[Selected excerpt Boundary: Start]

Addressing the newly appointed Secretary of State for Education, Dennis Sherwood suggests a warning be added to students' exam certificates.
High school students sitting an exam

Dear Secretary of State for Education,

I fully appreciate that your in-tray is overflowing with problems. All complex. All taking a long time to resolve. All costing a lot of money.

So here’s some good news. Good news about an action you can take to deliver a huge benefit to millions of young people. An action that is simple, could happen right now, and – even better – costs absolutely nothing.

The action is this: to tell the exam regulator, Ofqual, to instruct the exam boards to print, IN BIG LETTERS, on every GCSE, AS and A level certificate to be awarded on 15 and 22 August, these words:

OFQUAL WARNING: THE GRADES ON THIS CERTIFICATE ARE RELIABLE ONLY TO ONE GRADE EITHER WAY

For these words are true. And they’re important.

They mean that a grade as shown on a certificate is intrinsically unreliable and that any decision based on that grade is – as the lawyers might say – ‘unsafe’.

Take, for example, a certificate showing “GCSE English, Grade 3”.

We all know the implications: the student loses a year of development. Is forced to re-sit. Is condemned to the ‘forgotten third‘. Is branded a ‘failure’.

The truth, though, is that the grade the student truly merits might be any of grades 3, 2, or 4pass. And no, this ambiguity cannot be untangled by an appeal, for it happens even if there are no ‘marking errors’. Accordingly, under the rules Ofqual introduced for appeals in 2016, a ‘review of marking’ leaves this unreliability unresolved.

This is an unreliability that can blight lives. A problem that must be fixed.

The fundamental fix is to change the way in which assessments are shown on certificates, but the best way of doing that might take a while to determine and agree. In the meantime, there is a low-cost and speedily implemented solution. To ensure that all users of grades – students, parents, teachers, employers, admissions officers, etc. – are made aware that grades are ‘wobbly’, and to alert them not to take a grade as printed on a certificate as ‘the truth’.

You might be wondering: ‘Where does this claim come from?’

The answer is from an unimpeachable source: no less an authority than the then Chief Regulator of Ofqual, Dame Glenys Stacey. In giving her evidence before a hearing of the Commons Education Select Committee held on 2 September 2020: you can hear the words ‘reliable to one grade either way’ shortly after 12:19:47 on this parliamentlive.tv recording.

[Selected excerpt Boundary: End]
[Given entries Boundary: Start]

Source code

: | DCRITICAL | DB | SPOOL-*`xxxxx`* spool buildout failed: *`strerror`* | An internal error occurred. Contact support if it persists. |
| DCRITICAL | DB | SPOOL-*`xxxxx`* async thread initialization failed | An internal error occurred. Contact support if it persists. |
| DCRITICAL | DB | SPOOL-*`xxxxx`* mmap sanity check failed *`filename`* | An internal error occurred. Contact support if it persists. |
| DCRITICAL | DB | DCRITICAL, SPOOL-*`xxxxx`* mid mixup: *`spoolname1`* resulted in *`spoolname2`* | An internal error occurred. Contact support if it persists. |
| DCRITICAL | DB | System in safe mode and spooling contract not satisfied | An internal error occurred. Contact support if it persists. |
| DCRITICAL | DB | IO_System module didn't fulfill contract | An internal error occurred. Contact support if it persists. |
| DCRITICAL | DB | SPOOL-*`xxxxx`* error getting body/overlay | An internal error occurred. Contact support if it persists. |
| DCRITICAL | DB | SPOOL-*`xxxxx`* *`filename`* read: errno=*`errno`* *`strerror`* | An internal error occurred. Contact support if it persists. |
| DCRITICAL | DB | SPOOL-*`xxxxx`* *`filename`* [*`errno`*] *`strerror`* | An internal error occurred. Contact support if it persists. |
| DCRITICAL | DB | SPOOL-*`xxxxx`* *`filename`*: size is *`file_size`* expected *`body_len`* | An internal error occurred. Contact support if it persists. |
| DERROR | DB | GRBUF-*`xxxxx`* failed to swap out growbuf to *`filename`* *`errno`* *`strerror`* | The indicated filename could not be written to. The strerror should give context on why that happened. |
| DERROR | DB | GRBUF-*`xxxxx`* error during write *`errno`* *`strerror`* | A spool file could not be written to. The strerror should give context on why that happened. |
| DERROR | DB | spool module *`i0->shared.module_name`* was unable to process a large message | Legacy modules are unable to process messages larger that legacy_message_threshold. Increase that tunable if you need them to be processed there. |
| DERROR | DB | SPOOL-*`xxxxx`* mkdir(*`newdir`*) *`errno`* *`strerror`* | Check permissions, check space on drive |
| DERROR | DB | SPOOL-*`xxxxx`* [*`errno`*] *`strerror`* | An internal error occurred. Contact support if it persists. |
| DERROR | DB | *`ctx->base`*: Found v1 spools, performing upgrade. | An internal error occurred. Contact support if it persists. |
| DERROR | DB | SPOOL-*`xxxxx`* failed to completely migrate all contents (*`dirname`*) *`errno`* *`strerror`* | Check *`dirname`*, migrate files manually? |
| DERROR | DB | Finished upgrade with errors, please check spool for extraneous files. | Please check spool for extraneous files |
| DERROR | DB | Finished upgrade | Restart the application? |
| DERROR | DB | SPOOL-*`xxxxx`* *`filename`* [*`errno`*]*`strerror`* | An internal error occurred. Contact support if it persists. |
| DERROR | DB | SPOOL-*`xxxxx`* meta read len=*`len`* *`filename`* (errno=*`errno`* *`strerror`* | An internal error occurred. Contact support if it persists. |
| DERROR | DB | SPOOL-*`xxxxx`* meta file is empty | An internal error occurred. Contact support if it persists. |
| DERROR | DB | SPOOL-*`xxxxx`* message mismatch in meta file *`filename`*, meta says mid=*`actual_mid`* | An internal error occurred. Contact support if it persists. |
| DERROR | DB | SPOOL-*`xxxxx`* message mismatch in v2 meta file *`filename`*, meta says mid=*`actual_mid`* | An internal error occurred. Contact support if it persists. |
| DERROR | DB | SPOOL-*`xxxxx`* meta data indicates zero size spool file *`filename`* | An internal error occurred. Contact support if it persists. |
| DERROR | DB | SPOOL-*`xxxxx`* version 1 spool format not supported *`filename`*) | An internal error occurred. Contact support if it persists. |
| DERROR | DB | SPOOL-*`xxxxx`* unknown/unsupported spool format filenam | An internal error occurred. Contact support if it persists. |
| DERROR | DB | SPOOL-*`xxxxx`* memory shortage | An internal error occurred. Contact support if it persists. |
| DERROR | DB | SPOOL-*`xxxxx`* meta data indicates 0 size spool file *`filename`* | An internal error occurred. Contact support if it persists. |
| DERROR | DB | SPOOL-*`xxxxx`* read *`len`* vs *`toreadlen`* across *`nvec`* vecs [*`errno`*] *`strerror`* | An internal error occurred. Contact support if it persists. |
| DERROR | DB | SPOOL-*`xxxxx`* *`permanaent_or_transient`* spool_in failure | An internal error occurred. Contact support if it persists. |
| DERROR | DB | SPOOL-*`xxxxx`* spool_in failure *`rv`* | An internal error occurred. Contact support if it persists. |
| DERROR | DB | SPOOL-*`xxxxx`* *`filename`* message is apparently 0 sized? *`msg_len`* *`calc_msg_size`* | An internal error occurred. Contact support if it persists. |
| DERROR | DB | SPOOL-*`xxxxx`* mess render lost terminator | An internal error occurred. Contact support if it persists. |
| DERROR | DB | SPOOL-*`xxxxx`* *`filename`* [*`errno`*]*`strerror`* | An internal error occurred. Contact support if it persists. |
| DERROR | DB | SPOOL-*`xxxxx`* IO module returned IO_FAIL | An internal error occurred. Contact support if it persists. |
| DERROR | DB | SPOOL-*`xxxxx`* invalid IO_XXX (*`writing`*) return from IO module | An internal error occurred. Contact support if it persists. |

[Given entries Boundary: End]

(Requirement 1) Return the passage of the letter about exam grade reliability from "They mean that" up to and including "say – ‘unsafe’.", copied word for word.
(Requirement 2) Resume the letter about exam grade reliability, picking up directly after its final sentence.

(Written response 1)
They mean that a grade as shown on a certificate is intrinsically unreliable and that any decision based on that grade is – as the lawyers might say – ‘unsafe’.

(Written response 2)
Dame Glenys is not alone. A similar, but perhaps rather more oblique, statement – ‘More than one grade could well be a legitimate reflection of a student’s performance‘ – can be seen in this Ofqual ‘news story’ dated 11 August 2019 and also heard in an interview posted to YouTube on 8 August 2022, in which the noted educational journalist Laura McInerney is talking to Ofqual’s then-Chief Regulator, Dr Jo Saxton (about 9:18 here).

More than one grade…

But only one grade appears on a student’s certificate. If there are other ‘legitimate grades‘, what are they? Are any higher than the single grade shown? If so, why are these other ‘legitimate grades‘ not declared?

Should you wish to check the research on which these statements are based, I refer you to Ofqual’s November 2018 report Marking Consistency Metrics – An update. In particular, see Figure 12 on page 21, as well as these words on page 4: ‘The probability of receiving the definitive grade or adjacent grade is above 0.95 for all qualifications, with many at or very close to 1.0 (ie suggesting that 100% of candidates receive the definitive or adjacent grade in these qualifications).’

That last part, ‘100% of candidates receive the definitive or adjacent grade‘, means exactly the same as Dame Glenys’s statement that a grade as shown on a certificate is reliable only to one grade either way.

That’s important. It’s the truth. A truth that everyone should know.

A truth that should appear on every certificate.

So may I implore you to pick up the phone to Ofqual? It will take only a few minutes. And if that phone call takes place soon, then this year’s certificates will, for the first time, tell the truth.